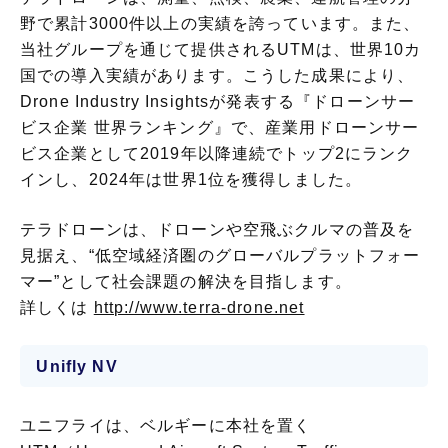
野で累計3000件以上の実績を誇っています。また、
当社グループを通じて提供されるUTMは、世界10カ
国での導入実績があります。こうした成果により、
Drone Industry Insightsが発表する『ドローンサー
ビス企業 世界ランキング』で、産業用ドローンサー
ビス企業として2019年以降連続でトップ2にランク
インし、2024年は世界1位を獲得しました。
テラドローンは、ドローンや空飛ぶクルマの普及を
見据え、“低空域経済圏のグローバルプラットフォー
マー”として社会課題の解決を目指します。
詳しくは
http://www.terra-drone.net
Unifly NV
ユニフライは、ベルギーに本社を置く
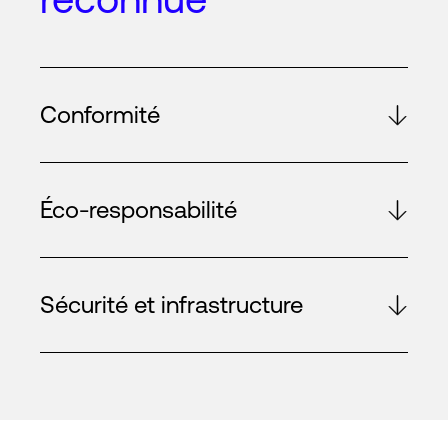
Conformité
Éco-responsabilité
Sécurité et infrastructure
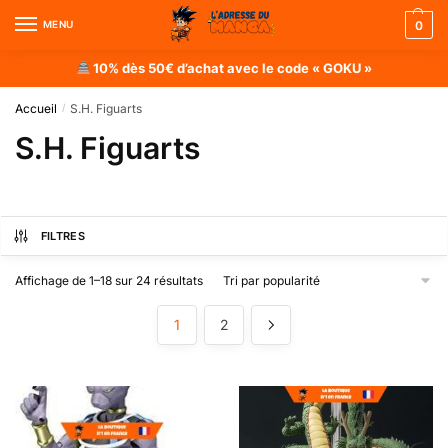
MENU
0
10% dès 50€ d’achat avec le code « GOKU »
Accueil
S.H. Figuarts
/
S.H. Figuarts
FILTRES
Affichage de 1–18 sur 24 résultats
1
2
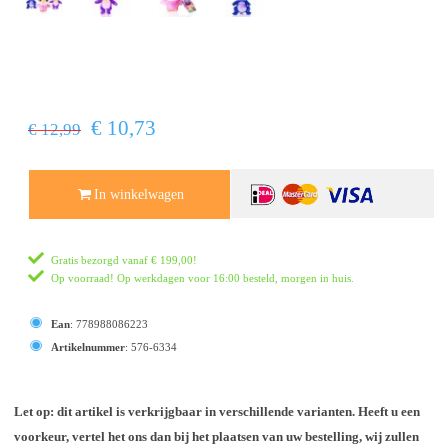
€ 10,73
€ 12,99
In winkelwagen
Gratis bezorgd vanaf
€ 199,00
!
Op voorraad! Op werkdagen voor 16:00 besteld, morgen in huis.
Ean
:
778988086223
Artikelnummer
:
576-6334
Let op: dit artikel is verkrijgbaar in verschillende varianten. Heeft u een
voorkeur, vertel het ons dan bij het plaatsen van uw bestelling, wij zullen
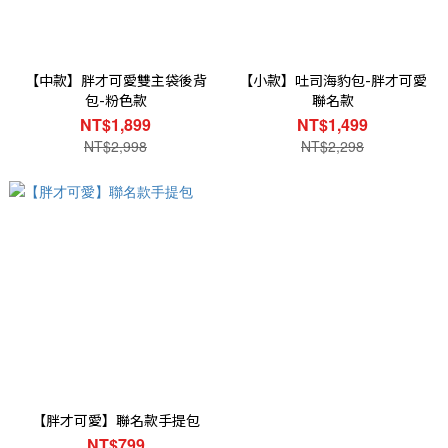
【中款】胖才可愛雙主袋後背
【小款】吐司海豹包-胖才可愛
包-粉色款
聯名款
NT$1,899
NT$1,499
NT$2,998
NT$2,298
【胖才可愛】聯名款手提包
NT$799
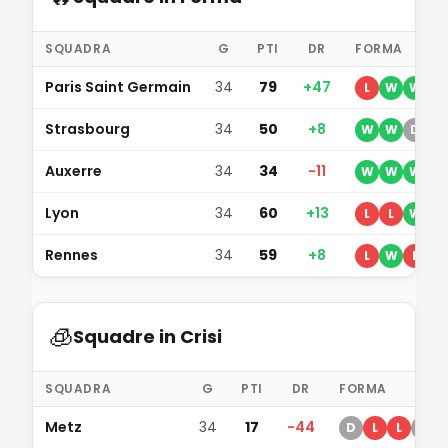
SQUADRA
G
PTI
DR
FORMA
Paris Saint Germain
34
79
+47
L
W
W
D
Strasbourg
34
50
+8
W
W
D
L
Auxerre
34
34
-11
W
W
W
L
Lyon
34
60
+13
L
L
W
W
Rennes
34
59
+8
L
W
L
W
🧊
Squadre in Crisi
SQUADRA
G
PTI
DR
FORMA
Metz
34
17
-44
D
L
L
D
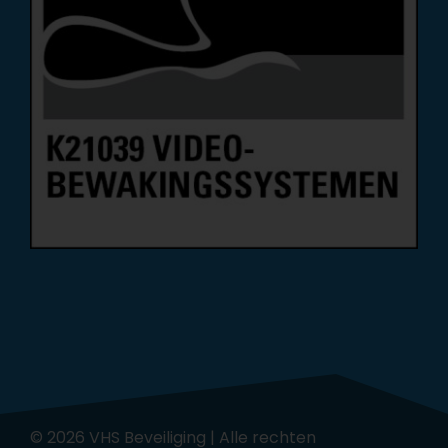
©
2026 VHS Beveiliging | Alle rechten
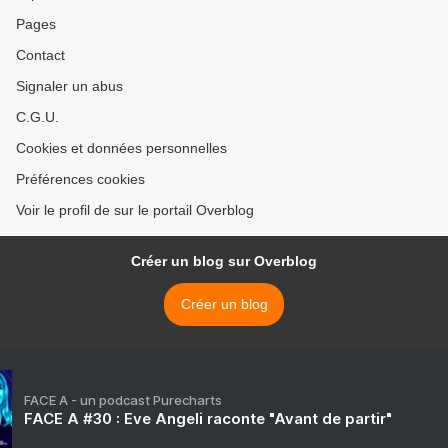
Pages
Contact
Signaler un abus
C.G.U.
Cookies et données personnelles
Préférences cookies
Voir le profil de sur le portail Overblog
Créer un blog sur Overblog
Créer un blog
FACE A - un podcast Purecharts
FACE A #30 : Eve Angeli raconte "Avant de partir"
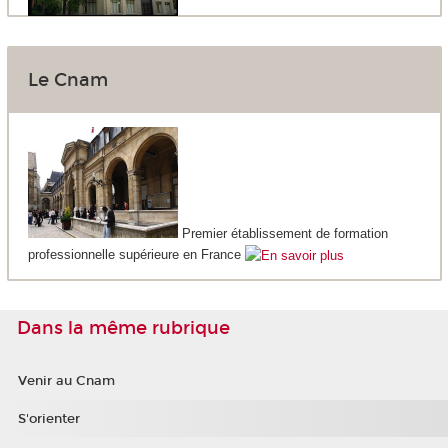
Le Cnam
Premier établissement de formation
professionnelle supérieure en France
Dans la même rubrique
Venir au Cnam
S'orienter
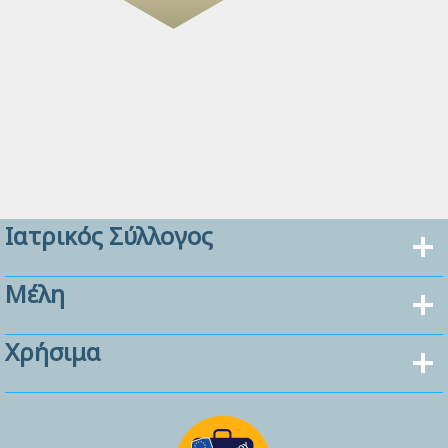
Ιατρικός Σύλλογος
Μέλη
Χρήσιμα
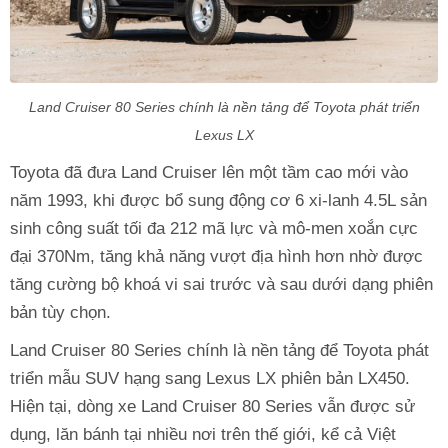
Land Cruiser 80 Series chính là nền tảng để Toyota phát triển
Lexus LX
Toyota đã đưa Land Cruiser lên một tầm cao mới vào
năm 1993, khi được bổ sung động cơ 6 xi-lanh 4.5L sản
sinh công suất tối đa 212 mã lực và mô-men xoắn cực
đại 370Nm, tăng khả năng vượt địa hình hơn nhờ được
tăng cường bộ khoá vi sai trước và sau dưới dạng phiên
bản tùy chọn.
Land Cruiser 80 Series chính là nền tảng để Toyota phát
triển mẫu SUV hạng sang Lexus LX phiên bản LX450.
Hiện tại, dòng xe Land Cruiser 80 Series vẫn được sử
dụng, lăn bánh tại nhiều nơi trên thế giới, kể cả Việt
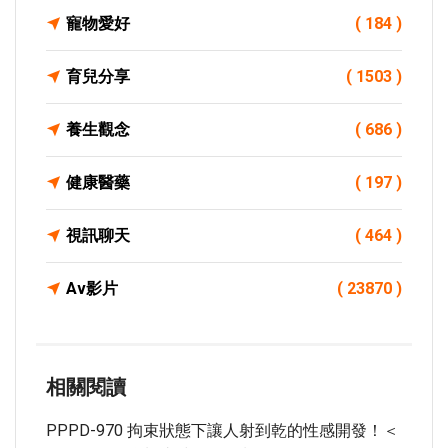
寵物愛好
( 184 )
育兒分享
( 1503 )
養生觀念
( 686 )
健康醫藥
( 197 )
視訊聊天
( 464 )
Av影片
( 23870 )
相關閱讀
PPPD-970 拘束狀態下讓人射到乾的性感開發！＜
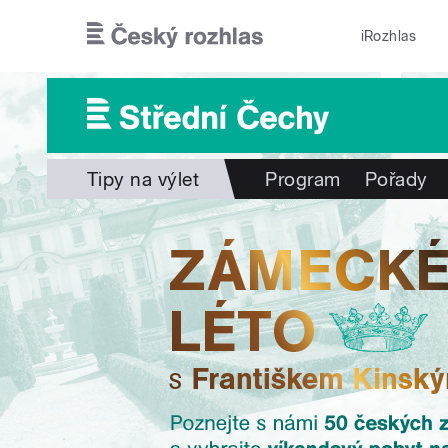
Přejít k hlavnímu obsahu
iRozhlas
Tipy na výlet
Program
Pořady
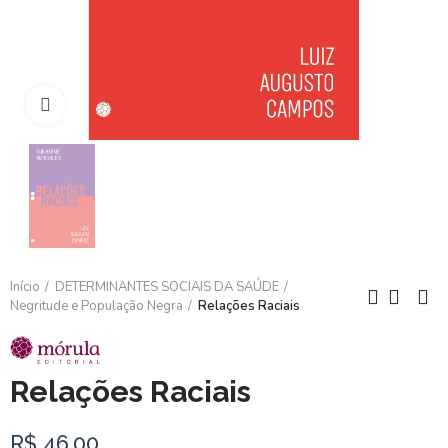
Clique para ampliar
Início
DETERMINANTES SOCIAIS DA SAÚDE
Negritude e População Negra
Relações Raciais
Relações Raciais
R$ 46,00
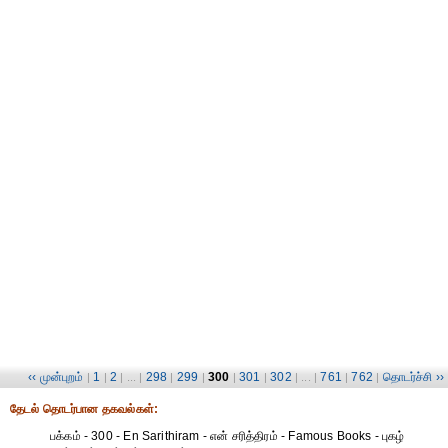
‹‹ முன்புறம்
1
2
298
299
300
301
302
761
762
தொடர்ச்சி ››
|
|
| ... |
|
|
|
|
| ... |
|
|
தேட‌ல் தொட‌ர்பான தகவ‌ல்க‌ள்:
பக்கம் - 300 - En Sarithiram - என் சரித்திரம் - Famous Books - புகழ்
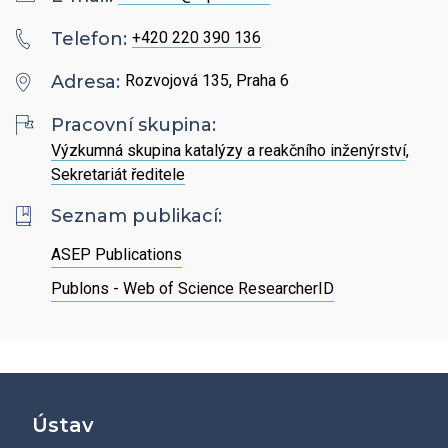
Hledat
Zaměstnanci
Povinně zveřejňované informace
Open Science
Telefon:
+420 220 390 136
Intranet
Grantová agentura ÚCHP
Nabídky zaměstnání
Adresa:
Rozvojová 135, Praha 6
Hledat
Ombudsman a ombudsmanka ÚCHP
EN
Pracovní skupina:
Výzkumná skupina katalýzy a reakčního inženýrství
,
Odpovědi na žádosti o poskytnutí informací
Sekretariát ředitele
Seznam publikací:
Veřejné zakázky
ASEP Publications
Publons - Web of Science ResearcherID
Ústav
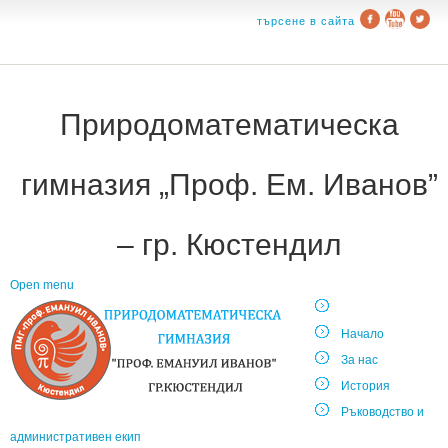
търсене в сайта
Природоматематическа
гимназия „Проф. Ем. Иванов”
– гр. Кюстендил
Open menu
Начало
За нас
История
Ръководство и
административен екип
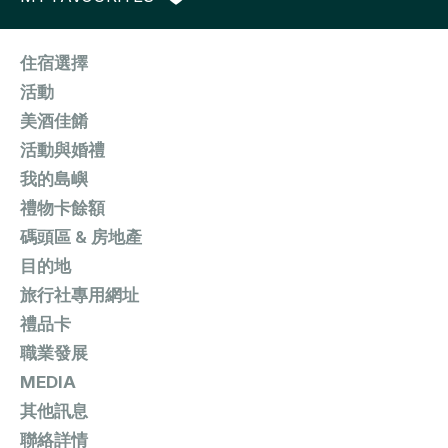
住宿選擇
活動
美酒佳餚
活動與婚禮
我的島嶼
禮物卡餘額
碼頭區 & 房地產
目的地
旅行社專用網址
禮品卡
職業發展
MEDIA
其他訊息
聯絡詳情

------------------------------

### EXERCISE REQUIREMENTS
Reproduce all of the lines above with every "Hledat" replaced by "Vyhledat", and keep the rest unchanged. Leave the pictures out of your answer.

### EXPECTED ANSWER
野で累計3000件以上の実績を誇っています。また、
当社グループを通じて提供されるUTMは、世界10カ
国での導入実績があります。こうした成果により、
Drone Industry Insightsが発表する『ドローンサー
ビス企業 世界ランキング』で、産業用ドローンサー
ビス企業として2019年以降連続でトップ2にランク
インし、2024年は世界1位を獲得しました。
テラドローンは、ドローンや空飛ぶクルマの普及を
見据え、“低空域経済圏のグローバルプラットフォー
マー”として社会課題の解決を目指します。
詳しくは
http://www.terra-drone.net
Unifly NV
ユニフライは、ベルギーに本社を置く
Conformité
Éco-responsabilité
Sécurité et infrastructure
MENU
0
10% dès 50€ d’achat avec le code « GOKU »
Accueil
S.H. Figuarts
/
S.H. Figuarts
FILTRES
Affichage de 1–18 sur 24 résultats
1
2
€ 10,73
€ 12,99
In winkelwagen
Gratis bezorgd vanaf
€ 199,00
!
Op voorraad! Op werkdagen voor 16:00 besteld, morgen in huis.
Ean
:
778988086223
Artikelnummer
:
576-6334
Let op: dit artikel is verkrijgbaar in verschillende varianten. Heeft u een
voorkeur, vertel het ons dan bij het plaatsen van uw bestelling, wij zullen
【中款】胖才可愛雙主袋後背
【小款】吐司海豹包-胖才可愛
包-粉色款
聯名款
NT$1,899
NT$1,499
NT$2,998
NT$2,298
【胖才可愛】聯名款手提包
NT$799
SQUADRA
G
PTI
DR
FORMA
Paris Saint Germain
34
79
+47
L
W
W
D
Strasbourg
34
50
+8
W
W
D
L
Auxerre
34
34
-11
W
W
W
L
Lyon
34
60
+13
L
L
W
W
Rennes
34
59
+8
L
W
L
W
🧊
Squadre in Crisi
SQUADRA
G
PTI
DR
FORMA
Metz
34
17
-44
D
L
L
D
©
2026 VHS Beveiliging | Alle rechten
Pages
Contact
Signaler un abus
C.G.U.
Cookies et données personnelles
Préférences cookies
Voir le profil de sur le portail Overblog
Créer un blog sur Overblog
Créer un blog
FACE A - un podcast Purecharts
FACE A #30 : Eve Angeli raconte "Avant de partir"
Le Cnam
Premier établissement de formation
professionnelle supérieure en France
Dans la même rubrique
Venir au Cnam
S'orienter
Ιατρικός Σύλλογος
Μέλη
Χρήσιμα
Land Cruiser 80 Series chính là nền tảng để Toyota phát triển
Lexus LX
Toyota đã đưa Land Cruiser lên một tầm cao mới vào
năm 1993, khi được bổ sung động cơ 6 xi-lanh 4.5L sản
sinh công suất tối đa 212 mã lực và mô-men xoắn cực
đại 370Nm, tăng khả năng vượt địa hình hơn nhờ được
tăng cường bộ khoá vi sai trước và sau dưới dạng phiên
bản tùy chọn.
Land Cruiser 80 Series chính là nền tảng để Toyota phát
triển mẫu SUV hạng sang Lexus LX phiên bản LX450.
Hiện tại, dòng xe Land Cruiser 80 Series vẫn được sử
dụng, lăn bánh tại nhiều nơi trên thế giới, kể cả Việt
寵物愛好
( 184 )
育兒分享
( 1503 )
養生觀念
( 686 )
健康醫藥
( 197 )
視訊聊天
( 464 )
Av影片
( 23870 )
相關閱讀
PPPD-970 拘束狀態下讓人射到乾的性感開發！＜
Přejít k hlavnímu obsahu
iRozhlas
Tipy na výlet
Program
Pořady
Clique para ampliar
Início
DETERMINANTES SOCIAIS DA SAÚDE
Negritude e População Negra
Relações Raciais
Relações Raciais
R$ 46,00
‹‹ முன்புறம்
1
2
298
299
300
301
302
761
762
தொடர்ச்சி ››
|
|
| ... |
|
|
|
|
| ... |
|
|
தேட‌ல் தொட‌ர்பான தகவ‌ல்க‌ள்:
பக்கம் - 300 - En Sarithiram - என் சரித்திரம் - Famous Books - புகழ்
Vyhledat
Zaměstnanci
Povinně zveřejňované informace
Open Science
Telefon:
+420 220 390 136
Intranet
Grantová agentura ÚCHP
Nabídky zaměstnání
Adresa:
Rozvojová 135, Praha 6
Vyhledat
Ombudsman a ombudsmanka ÚCHP
EN
Pracovní skupina:
Výzkumná skupina katalýzy a reakčního inženýrství
,
Odpovědi na žádosti o poskytnutí informací
Sekretariát ředitele
Seznam publikací:
Veřejné zakázky
ASEP Publications
Publons - Web of Science ResearcherID
Ústav
търсене в сайта
Природоматематическа
гимназия „Проф. Ем. Иванов”
– гр. Кюстендил
Open menu
Начало
За нас
История
Ръководство и
административен екип
住宿選擇
活動
美酒佳餚
活動與婚禮
我的島嶼
禮物卡餘額
碼頭區 & 房地產
目的地
旅行社專用網址
禮品卡
職業發展
MEDIA
其他訊息
聯絡詳情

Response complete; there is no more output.